The example of Jordan, which houses approximately 1.3 million Syrian refugees and 2.2 million Palestinian refugees, was cited as a successful example of keeping the crisis under control, given that the country has, to date, had a total of 649 cases and 9 deaths.

It was additionally highlighted that an outbreak in a refugee camp would have catastrophic consequences since in most cases large families live in a single household and have limited access to medical supplies. The issue of digital connectivity was also brought up, given that only 65% of refugees have access to the Internet, thus emphasising the lack of accessibility to online schooling materials.

Mental health and social support for refugees and IDPs

The panellists also touched up on the questions of mental health and social support for refugees and IDPs. It was stressed that an individual’s state of mind is the single most important factor which determines peoples’ survival and resilience. As such, it is a decisive factor in any crisis and needs to be integrated from the very beginning as part of the response package. The underlying reasons behind this is the fact that IDPs and refugees already struggle from a psychological perspective with being uprooted from their homes and countries, and that the COVID-19 crisis has only further exacerbated their mental well-being through disruptions of previously established social networks and structures.

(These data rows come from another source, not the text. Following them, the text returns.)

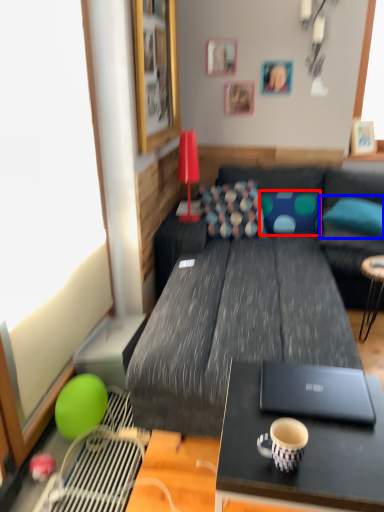
Question: Which object is further to the camera taking this photo, pillow (highlighted by a red box) or pillow (highlighted by a blue box)?

Choices:
 (A) pillow
 (B) pillow

Answer: (A)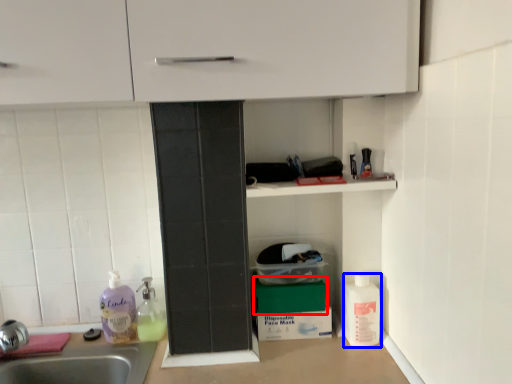
Question: Which object appears farthest to the camera in this image, box (highlighted by a red box) or cleaning product (highlighted by a blue box)?

Choices:
 (A) box
 (B) cleaning product

Answer: (A)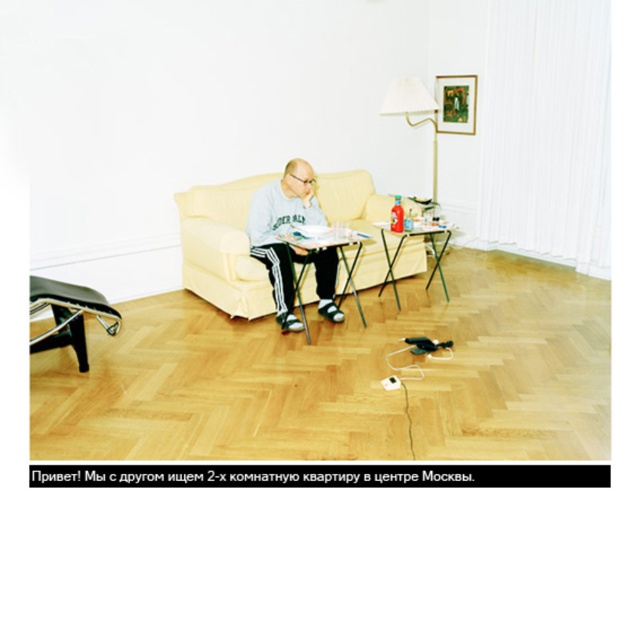
Looking at this image, you are a delivery person trying to place a large package that is 2 meters long in the living room. The package needs to be placed between the wooden folding table at center and the white fabric lampshade at upper center. Is there enough space to fit the package horizontally between them?

The wooden folding table at center and the white fabric lampshade at upper center are 1.99 meters apart. Since the package is 2 meters long, which is slightly longer than the available space, it will not fit horizontally between them.

You are standing in the living room and want to place a 4 meter long ladder on the floor. Can the wooden folding table at center be used as a support for the ladder?

The wooden folding table at center is only 3.52 meters away from the camera, which is shorter than the ladder. Therefore, it cannot be used as a support for the ladder.

You are a person in the living room. You want to place a small object exactly at the point with coordinates point (221, 248). Is that point on the beige fabric couch at center?

Yes, the point (221, 248) is on the beige fabric couch at center, so placing the object there would be possible.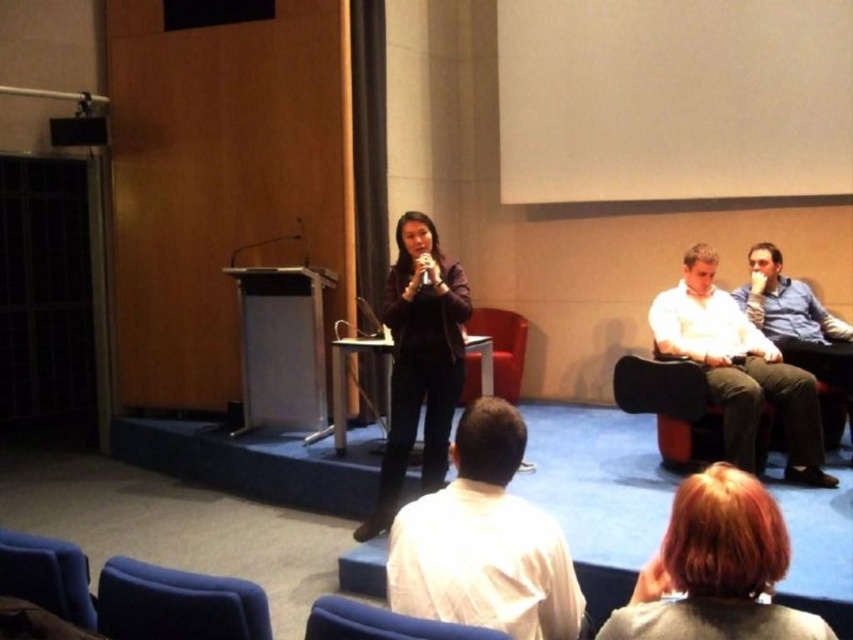
Question: Does blonde hair at lower right have a smaller size compared to blue shirt at right?

Choices:
 (A) yes
 (B) no

Answer: (A)

Question: Which of the following is the closest to the observer?

Choices:
 (A) (19, 563)
 (B) (126, 636)
 (C) (505, 392)

Answer: (B)

Question: Is blonde hair at lower right thinner than velvet blue chair at lower left?

Choices:
 (A) yes
 (B) no

Answer: (B)

Question: Which point is closer to the camera?

Choices:
 (A) white cotton shirt at right
 (B) blue shirt at right
 (C) matte black chair at center
 (D) dark brown leather chair at center

Answer: (A)

Question: Does blue shirt at right have a smaller size compared to velvet blue chair at lower left?

Choices:
 (A) yes
 (B) no

Answer: (B)

Question: Estimate the real-world distances between objects in this image. Which object is farther from the blue shirt at right?

Choices:
 (A) matte black chair at center
 (B) blonde hair at lower right

Answer: (B)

Existing materials, such as children’s books about COVID-19 and guidelines provided by the ICRC’s psychosocial department, could help to improve the mindset of vulnerable groups. However, more can be done along the lines of investing in local capacity development and breaking of stigma around the disruptive psychosocial effects of a crisis.

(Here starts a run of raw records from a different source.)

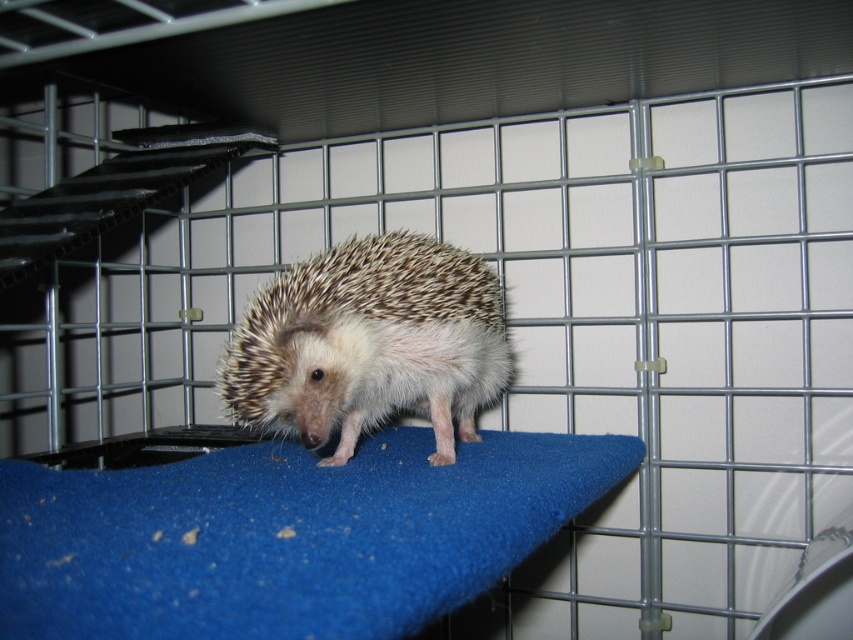
Is blue felt mat at center thinner than brown spiny hedgehog at center?

Incorrect, blue felt mat at center's width is not less than brown spiny hedgehog at center's.

Measure the distance from blue felt mat at center to brown spiny hedgehog at center.

blue felt mat at center and brown spiny hedgehog at center are 5.95 inches apart from each other.

Is point (390, 452) less distant than point (305, 298)?

That is False.

Where is `blue felt mat at center`? This screenshot has width=853, height=640. blue felt mat at center is located at coordinates (286, 536).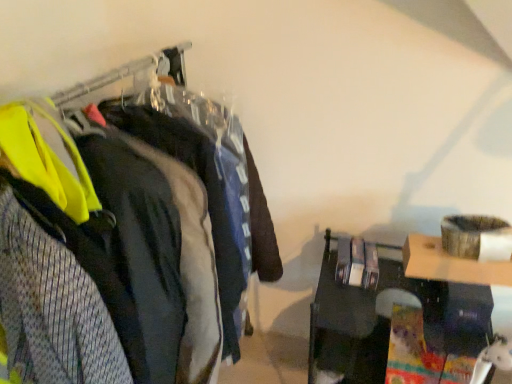
This screenshot has width=512, height=384. Describe the element at coordinates (396, 319) in the screenshot. I see `black glossy table at lower right` at that location.

Identify the location of matte black jacket at left, the first clothing in the back-to-front sequence. This screenshot has height=384, width=512. (207, 196).

The image size is (512, 384). Find the location of `black glossy table at lower right`. black glossy table at lower right is located at coordinates (x=396, y=319).

Considering the positions of objects yellow reflective vest at left, which is counted as the second clothing, starting from the back, and matte black jacket at left in the image provided, who is more to the left, yellow reflective vest at left, which is counted as the second clothing, starting from the back, or matte black jacket at left?

From the viewer's perspective, yellow reflective vest at left, which is counted as the second clothing, starting from the back, appears more on the left side.

From the image's perspective, which object appears higher, yellow reflective vest at left, which is counted as the second clothing, starting from the back, or matte black jacket at left?

yellow reflective vest at left, which is counted as the second clothing, starting from the back, appears higher in the image.

In the scene shown: Can you see yellow reflective vest at left, which is counted as the 1th clothing, starting from the front, touching matte black jacket at left?

No, yellow reflective vest at left, which is counted as the 1th clothing, starting from the front, is not making contact with matte black jacket at left.

How different are the orientations of matte black jacket at left and matte black jacket at left, the first clothing in the back-to-front sequence, in degrees?

The angular difference between matte black jacket at left and matte black jacket at left, the first clothing in the back-to-front sequence, is 2.11 degrees.

Considering the relative sizes of matte black jacket at left and matte black jacket at left, the first clothing in the back-to-front sequence, in the image provided, is matte black jacket at left shorter than matte black jacket at left, the first clothing in the back-to-front sequence,?

Incorrect, the height of matte black jacket at left does not fall short of that of matte black jacket at left, the first clothing in the back-to-front sequence.

Is matte black jacket at left positioned before matte black jacket at left, the first clothing in the back-to-front sequence?

Yes, matte black jacket at left is in front of matte black jacket at left, the first clothing in the back-to-front sequence.

Considering the relative sizes of black glossy table at lower right and matte black jacket at left, positioned as the second clothing in front-to-back order, in the image provided, is black glossy table at lower right shorter than matte black jacket at left, positioned as the second clothing in front-to-back order,?

Yes.

Does point (426, 297) lie behind point (250, 248)?

No, it is in front of (250, 248).

Which object is thinner, black glossy table at lower right or matte black jacket at left, positioned as the second clothing in front-to-back order?

black glossy table at lower right.

Are black glossy table at lower right and yellow reflective vest at left, which is counted as the 1th clothing, starting from the front, making contact?

No, black glossy table at lower right is not next to yellow reflective vest at left, which is counted as the 1th clothing, starting from the front.

What's the angular difference between black glossy table at lower right and yellow reflective vest at left, which is counted as the second clothing, starting from the back,'s facing directions?

They differ by 73.4 degrees in their facing directions.

Is black glossy table at lower right facing away from yellow reflective vest at left, which is counted as the 1th clothing, starting from the front?

That's not correct — black glossy table at lower right is not looking away from yellow reflective vest at left, which is counted as the 1th clothing, starting from the front.

Does black glossy table at lower right have a greater height compared to yellow reflective vest at left, which is counted as the 1th clothing, starting from the front?

Incorrect, the height of black glossy table at lower right is not larger of that of yellow reflective vest at left, which is counted as the 1th clothing, starting from the front.

What's the angular difference between matte black jacket at left, positioned as the second clothing in front-to-back order, and yellow reflective vest at left, which is counted as the second clothing, starting from the back,'s facing directions?

There is a 9.26-degree angle between the facing directions of matte black jacket at left, positioned as the second clothing in front-to-back order, and yellow reflective vest at left, which is counted as the second clothing, starting from the back.

Considering the sizes of matte black jacket at left, the first clothing in the back-to-front sequence, and yellow reflective vest at left, which is counted as the 1th clothing, starting from the front, in the image, is matte black jacket at left, the first clothing in the back-to-front sequence, taller or shorter than yellow reflective vest at left, which is counted as the 1th clothing, starting from the front,?

matte black jacket at left, the first clothing in the back-to-front sequence, is taller than yellow reflective vest at left, which is counted as the 1th clothing, starting from the front.

Who is bigger, matte black jacket at left, positioned as the second clothing in front-to-back order, or yellow reflective vest at left, which is counted as the second clothing, starting from the back?

yellow reflective vest at left, which is counted as the second clothing, starting from the back.

Locate an element on the screen. clothing on the right of yellow reflective vest at left, which is counted as the 1th clothing, starting from the front is located at coordinates (207, 196).

Does point (233, 289) come in front of point (415, 297)?

Yes, point (233, 289) is in front of point (415, 297).

How much distance is there between matte black jacket at left, positioned as the second clothing in front-to-back order, and black glossy table at lower right?

They are 21.28 inches apart.

Based on the photo, considering the relative positions of matte black jacket at left, positioned as the second clothing in front-to-back order, and black glossy table at lower right in the image provided, is matte black jacket at left, positioned as the second clothing in front-to-back order, to the right of black glossy table at lower right from the viewer's perspective?

Incorrect, matte black jacket at left, positioned as the second clothing in front-to-back order, is not on the right side of black glossy table at lower right.

From a real-world perspective, is matte black jacket at left, positioned as the second clothing in front-to-back order, positioned under black glossy table at lower right based on gravity?

No.

Which of these two, matte black jacket at left or yellow reflective vest at left, which is counted as the 1th clothing, starting from the front, is smaller?

Smaller between the two is yellow reflective vest at left, which is counted as the 1th clothing, starting from the front.

From a real-world perspective, does matte black jacket at left stand above yellow reflective vest at left, which is counted as the second clothing, starting from the back?

Incorrect, from a real-world perspective, matte black jacket at left is lower than yellow reflective vest at left, which is counted as the second clothing, starting from the back.

Find the location of a particular element. This screenshot has height=384, width=512. clothing in front of the matte black jacket at left is located at coordinates (52, 309).

Identify the location of closet below the matte black jacket at left, positioned as the second clothing in front-to-back order (from the image's perspective). (125, 236).

Which object lies nearer to the anchor point black glossy table at lower right, matte black jacket at left or yellow reflective vest at left, which is counted as the 1th clothing, starting from the front?

Based on the image, matte black jacket at left appears to be nearer to black glossy table at lower right.

When comparing their distances from matte black jacket at left, positioned as the second clothing in front-to-back order, does black glossy table at lower right or yellow reflective vest at left, which is counted as the second clothing, starting from the back, seem further?

Among the two, black glossy table at lower right is located further to matte black jacket at left, positioned as the second clothing in front-to-back order.

In the scene shown: Looking at the image, which one is located closer to matte black jacket at left, yellow reflective vest at left, which is counted as the 1th clothing, starting from the front, or matte black jacket at left, positioned as the second clothing in front-to-back order?

Among the two, matte black jacket at left, positioned as the second clothing in front-to-back order, is located nearer to matte black jacket at left.

Looking at the image, which one is located further to matte black jacket at left, black glossy table at lower right or matte black jacket at left, positioned as the second clothing in front-to-back order?

black glossy table at lower right lies further to matte black jacket at left than the other object.

From the image, which object appears to be nearer to matte black jacket at left, the first clothing in the back-to-front sequence, matte black jacket at left or yellow reflective vest at left, which is counted as the 1th clothing, starting from the front?

matte black jacket at left is positioned closer to the anchor matte black jacket at left, the first clothing in the back-to-front sequence.

Based on their spatial positions, is black glossy table at lower right or matte black jacket at left, positioned as the second clothing in front-to-back order, closer to yellow reflective vest at left, which is counted as the second clothing, starting from the back?

matte black jacket at left, positioned as the second clothing in front-to-back order.

Based on their spatial positions, is matte black jacket at left, positioned as the second clothing in front-to-back order, or black glossy table at lower right further from matte black jacket at left?

Result: Based on the image, black glossy table at lower right appears to be further to matte black jacket at left.

Which object lies nearer to the anchor point matte black jacket at left, yellow reflective vest at left, which is counted as the 1th clothing, starting from the front, or black glossy table at lower right?

The object closer to matte black jacket at left is yellow reflective vest at left, which is counted as the 1th clothing, starting from the front.

This screenshot has width=512, height=384. Find the location of `closet situated between yellow reflective vest at left, which is counted as the second clothing, starting from the back, and black glossy table at lower right from left to right`. closet situated between yellow reflective vest at left, which is counted as the second clothing, starting from the back, and black glossy table at lower right from left to right is located at coordinates (125, 236).

Identify the location of clothing situated between matte black jacket at left and black glossy table at lower right from left to right. The height and width of the screenshot is (384, 512). (207, 196).

I want to click on closet between yellow reflective vest at left, which is counted as the 1th clothing, starting from the front, and matte black jacket at left, positioned as the second clothing in front-to-back order, from front to back, so click(125, 236).

Identify the location of clothing situated between yellow reflective vest at left, which is counted as the second clothing, starting from the back, and black glossy table at lower right from left to right. This screenshot has width=512, height=384. (207, 196).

Rights of IDPs during COVID-19

Touching upon the question of IDPs in conflict affected areas, the speakers agreed that the access to humanitarian assistance, such as medical and life-saving resources, has been rendered more difficult due to restrictions.

It was highlighted that the COVID-19 is not only a health crisis, but a human rights crisis that has further aggravated the situation of IDPs and other displaced populations, which in turn threatens the possibility of any durable solution such as the return to places of origin, local integration, or settlement elsewhere.

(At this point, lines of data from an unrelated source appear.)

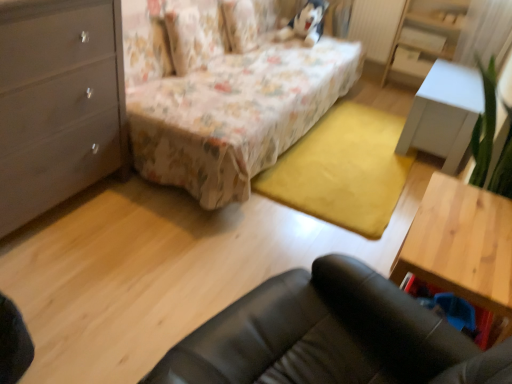
You are a GUI agent. You are given a task and a screenshot of the screen. Output one action in this format:
    pyautogui.click(x=<x>, y=<y>)
    Task: Click on the vacant region above white glossy table at right, marked as the first table in a right-to-left arrangement (from a real-world perspective)
    This screenshot has width=512, height=384.
    Given the screenshot: What is the action you would take?
    click(x=465, y=81)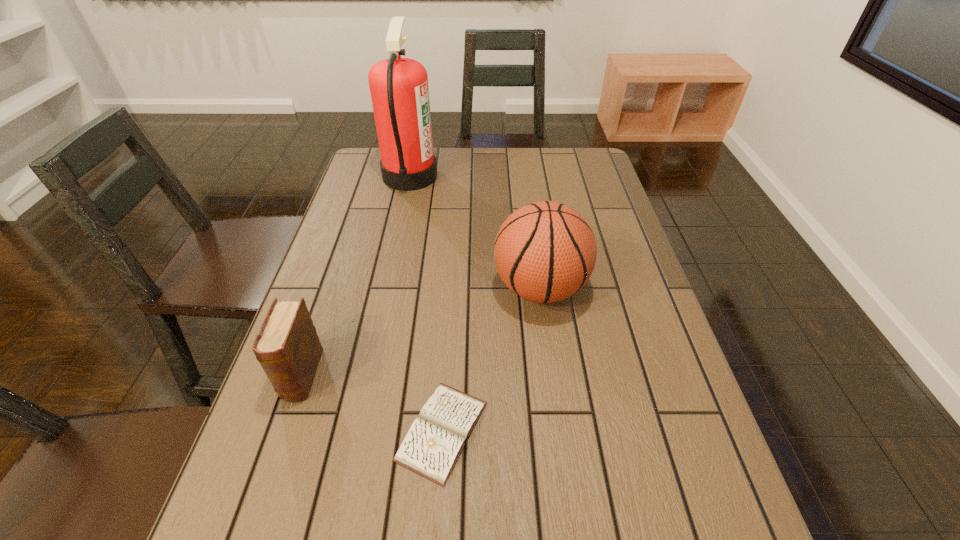
I want to click on vacant region between the tallest object and the third shortest object, so click(475, 232).

This screenshot has height=540, width=960. Find the location of `vacant point located between the tallest object and the third nearest object`. vacant point located between the tallest object and the third nearest object is located at coordinates (475, 232).

The width and height of the screenshot is (960, 540). I want to click on empty location between the rightmost object and the fire extinguisher, so click(x=475, y=232).

Locate an element on the screen. This screenshot has width=960, height=540. free spot between the tallest object and the rightmost object is located at coordinates (475, 232).

This screenshot has height=540, width=960. In order to click on object that can be found as the closest to the shortest object in this screenshot , I will do `click(545, 251)`.

Image resolution: width=960 pixels, height=540 pixels. What are the coordinates of `the second closest object to the third tallest object` in the screenshot? It's located at (545, 251).

Image resolution: width=960 pixels, height=540 pixels. What are the coordinates of `free space in the image that satisfies the following two spatial constraints: 1. on the spine side of the left diary; 2. on the left side of the shortest object` in the screenshot? It's located at (283, 431).

The image size is (960, 540). What are the coordinates of `free region that satisfies the following two spatial constraints: 1. on the side where the inflation valve is located; 2. on the spine side of the leftmost object` in the screenshot? It's located at (552, 375).

Locate an element on the screen. free space that satisfies the following two spatial constraints: 1. on the side where the inflation valve is located; 2. on the spine side of the left diary is located at coordinates [x=552, y=375].

You are a GUI agent. You are given a task and a screenshot of the screen. Output one action in this format:
    pyautogui.click(x=<x>, y=<y>)
    Task: Click on the free space that satisfies the following two spatial constraints: 1. on the spine side of the leftmost object; 2. on the right side of the right diary
    The height and width of the screenshot is (540, 960).
    Given the screenshot: What is the action you would take?
    pyautogui.click(x=283, y=431)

In a broader context, specific attention has been paid to principles of non-discrimination, participation, empowerment, and accountability that apply to all individuals including those with disabilities and persons in other precarious situations.

The historical perspective on pandemics

The speakers also referred to COVID-19 from a historical perspective. In human history, two of the biggest pandemic calamities were the Bubonic plague and the Spanish flu which took place after WWI. From these previous pandemics, we have drawn important lessons including expertise on public health policies and preventative measures, including quarantine. These lessons have helped significantly for understanding the dynamics of the current pandemic. That said, history has also shown us that refugees, IDPs, and other marginalised groups have faced the risk of being stigmatised as vectors of the pandemic.

Applicability of non-legal binding instruments

The COVID-19 crisis has brought law specialists into all aspects of life. Nevertheless, topics that have been pushed to the background during the Coronavirus crisis, but should be at the forefront, are the sustainable development goals (SDGs).

While the SDGs are not strictly law, they play a large part in ensuring that no one is left behind, and they protect human rights implicitly. Similarly, the global compact on refugees that is not legally binding, but nonetheless sets two key objectives, are the enhanced protection of refugees and fairer responsibility and burden-sharing. In addition to the rights that apply to refugees and IDPs, these two frameworks can add an additional layer to the responsibilities of states of protecting individuals from vulnerable groups.